Orny: Listen I’m 29, I feel like I’ve sacrificed so much of my life. The last three years have been a blur.
Jerry: You got something else you’d have rather have been doing?
Orny: Uh not necessarily.
Jerry: You got other appointments, other places you gotta be?
Orny: Not necessarily.
Jerry: No, not necessarily.
Orny: But I see all my friends are making a lot of money, a lot of money on Wall Street. I see like, ya know -
Jerry: What?
Orny: I just see my friends are like, you know they’re moving up and I’m worried I’m not gonna -
Jerry: They’re moving up?
Orny: They’re movin’ up -
Jerry: Are you out of your mind?
Orny: No I’m not out of my mind I just -
Jerry: This has nothing to do with your friends. This is such a special thing you know. It has nothing to do with making it.
This is on my short list for favorite reactions of all time.
As Jerry listens, he moves from bafflement to perplexity to disgust to pity. He struggles to comprehend how someone’s motives can be so far off the mark.
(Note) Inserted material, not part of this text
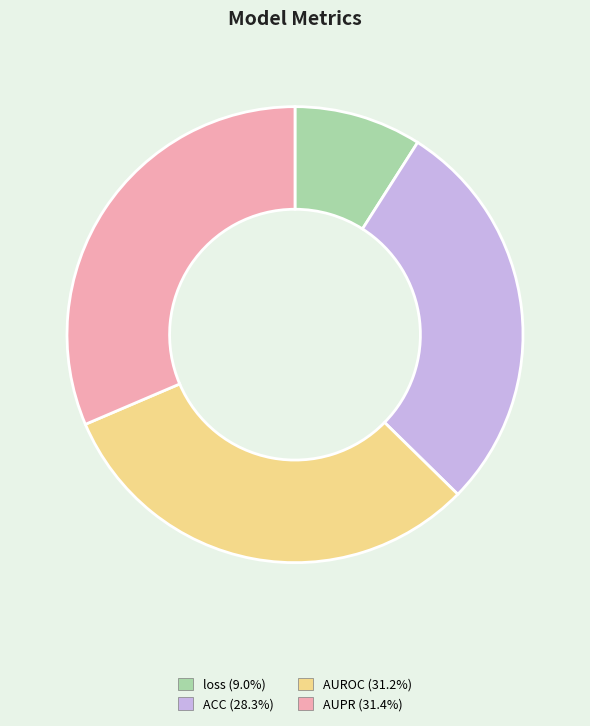

Which slice is the smallest?

loss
The problem is this: wealth in pursuit of fame or status externalizes one’s locus of control. These things are fickle: you cannot make people like you or give you more attention. If you depend on external things to make you happy, you are at the whim of others and your environment. Some of that is normal - we’re human after all - but too much of that can be dangerous. Far safer is it to hang your well-being on things you can control, like self-image or passion projects or mindfulness or health.
This is Jerry’s point. Comedians should do stand-up because they love doing it. It is not a means to an end, it is the end itself. Their well-being should depend not on lofty dreams of celebrity, but rather the fulfilling journey of constantly crafting and refining their jokes. It is this internal locus of control that imbues their journey with meaning.